WHAT YOU WILL DO:
Filter the records below and copy every line containing the word "linecap".

SUPPLIED RECORDS:
□ □ □ □ □ □ □

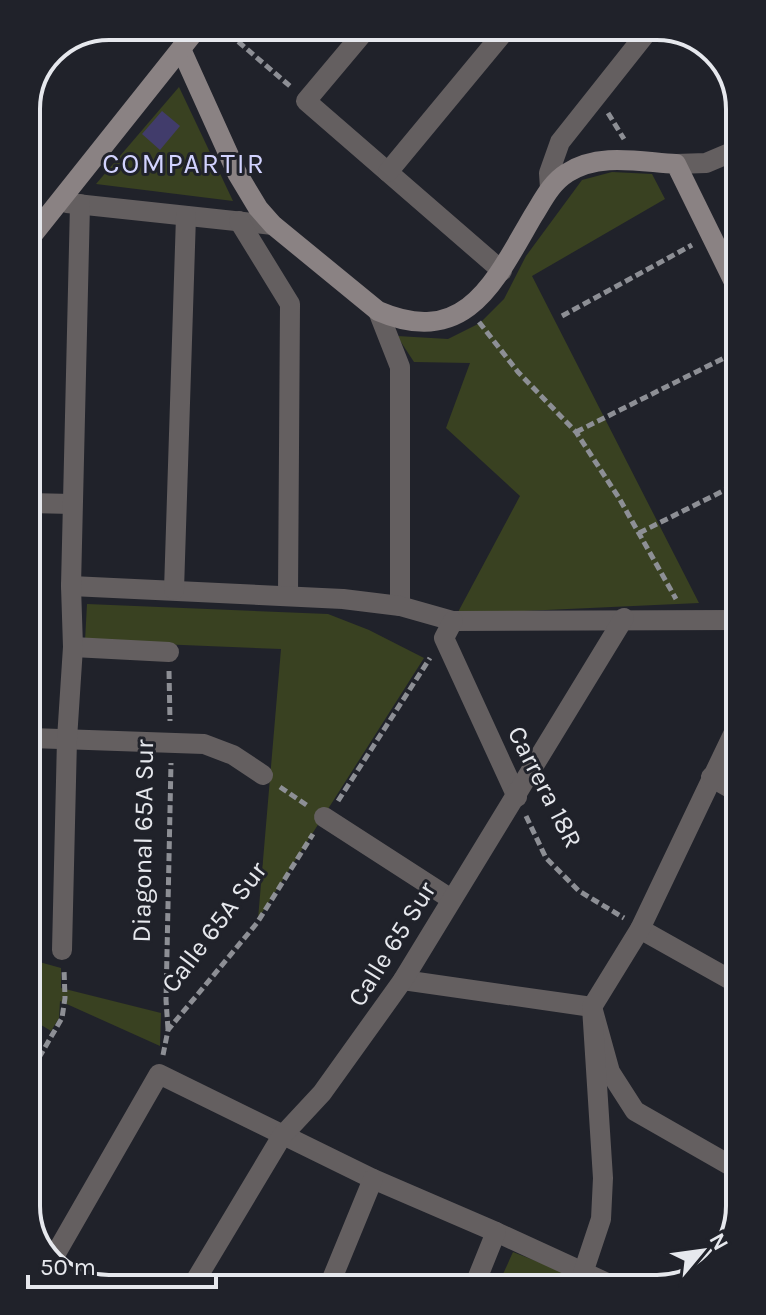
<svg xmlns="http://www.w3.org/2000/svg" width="766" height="1315" font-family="Karla,sans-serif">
<rect width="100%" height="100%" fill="#20222a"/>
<g fill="#394121">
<polygon points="179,87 233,201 96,184"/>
<polygon points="612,172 652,174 665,199 532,276 699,603 457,614 520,496 446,428 470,363 414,362 397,336 448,339 480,323 504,299 526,256 582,180"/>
<polygon points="87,604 328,614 369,630 424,658 258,919 281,649 85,641"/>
<polygon points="32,960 61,968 61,988 161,1013 160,1046 60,1001 59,1018 51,1031 33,1020"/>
<polygon points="513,1252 584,1280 499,1283"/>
</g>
<polygon fill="#413c6b" points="162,111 180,126 160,150 142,134"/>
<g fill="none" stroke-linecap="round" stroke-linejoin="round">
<g stroke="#8d8f95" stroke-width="5" stroke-dasharray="8 4" stroke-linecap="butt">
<polyline points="220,26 291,87"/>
<polyline points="608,113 624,139"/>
<polyline points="562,316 692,245"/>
<polyline points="479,322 518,372 576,432 619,498 676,599"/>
<polyline points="576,432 734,353"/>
<polyline points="639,533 735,485"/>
<polyline points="169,671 170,721"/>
<polyline points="280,787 308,806"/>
<polyline points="338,801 430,658"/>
<polyline points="526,816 546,858 579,891 624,918"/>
<polyline points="168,1029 166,1000 171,763"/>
<polyline points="163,1055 168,1030 257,923 313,834"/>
<polyline points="33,1068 62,1018 65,998 64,969"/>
</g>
<g stroke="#645f60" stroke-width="20">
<polyline points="369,26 306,101 502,271"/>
<polyline points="676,164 706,163 732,152"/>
<polyline points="388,172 509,26"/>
<polyline points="550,188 549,173 560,142 652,26"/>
<polyline points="67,203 273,225"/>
<polyline points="239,221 290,304 288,595"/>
<polyline points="378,311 400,367 400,606"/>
<polyline points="29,503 72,504"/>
<polyline points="71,586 343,599 400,606 453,621 736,620"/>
<polyline points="174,590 186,216"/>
<polyline points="453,621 444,638 517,797"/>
<polyline points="73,647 169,652"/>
<polyline points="31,738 204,744 233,755 263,775"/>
<polyline points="711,777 737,792"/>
<polyline points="324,817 451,899"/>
<polyline points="640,929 738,984"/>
<polyline points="62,950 67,739 73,647 71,586 80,204"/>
<polyline points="403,980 592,1007 610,1072 635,1111 740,1171"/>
<polyline points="496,1232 605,1282"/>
<polyline points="51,1262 159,1074 373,1179 496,1232 475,1284"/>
<polyline points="583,1273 601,1219 603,1178 592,1007 640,929 736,728"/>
<polyline points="329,1286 373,1179"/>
<polyline points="191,1288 282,1136 322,1093 403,980 624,618"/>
</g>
<g stroke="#8a8283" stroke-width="20">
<path d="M181,49l56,124 21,35 15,17 105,86c88,38 117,-30 155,-95 10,-16 18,-33 34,-43 32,-21 73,-11 109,-9l57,116"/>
<polyline points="27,242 199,26"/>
</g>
</g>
<g text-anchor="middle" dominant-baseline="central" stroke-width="6" stroke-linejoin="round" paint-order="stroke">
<g font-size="26" fill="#e6e8ed" stroke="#20222a">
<text transform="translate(545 787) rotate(63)">Carrera 18R</text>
<text transform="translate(143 841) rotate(-89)">Diagonal 65A Sur</text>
<text transform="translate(214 927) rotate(-53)">Calle 65A Sur</text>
<text transform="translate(392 944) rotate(-58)">Calle 65 Sur</text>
</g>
<g font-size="28" letter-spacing="2" fill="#d2d3ff" stroke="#20222a">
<text x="184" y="163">COMPARTIR</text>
</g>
</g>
<path d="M0 0H766V1315H0ZM109 40H657A69 69 0 0 1 726 109V1206A69 69 0 0 1 657 1275H109A69 69 0 0 1 40 1206V109A69 69 0 0 1 109 40Z" fill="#20222a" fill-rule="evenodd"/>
<path fill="none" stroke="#e6e8ed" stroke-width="4" d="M109 40H657A69 69 0 0 1 726 109V1206A69 69 0 0 1 657 1275H109A69 69 0 0 1 40 1206V109A69 69 0 0 1 109 40Z"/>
<g transform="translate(702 1251) rotate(61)" stroke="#20222a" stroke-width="6" paint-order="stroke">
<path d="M0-6L14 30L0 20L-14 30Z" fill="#e6e8ed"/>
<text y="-12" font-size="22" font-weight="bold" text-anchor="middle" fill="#e6e8ed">N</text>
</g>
<path d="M28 1275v12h188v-12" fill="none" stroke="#e6e8ed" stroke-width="4"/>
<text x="40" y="1275" font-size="24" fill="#e6e8ed" stroke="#20222a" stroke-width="6" paint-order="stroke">50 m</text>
</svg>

□ □ □ □ □ □ □

SOLVED PROBLEM:
<g fill="none" stroke-linecap="round" stroke-linejoin="round">
<g stroke="#8d8f95" stroke-width="5" stroke-dasharray="8 4" stroke-linecap="butt">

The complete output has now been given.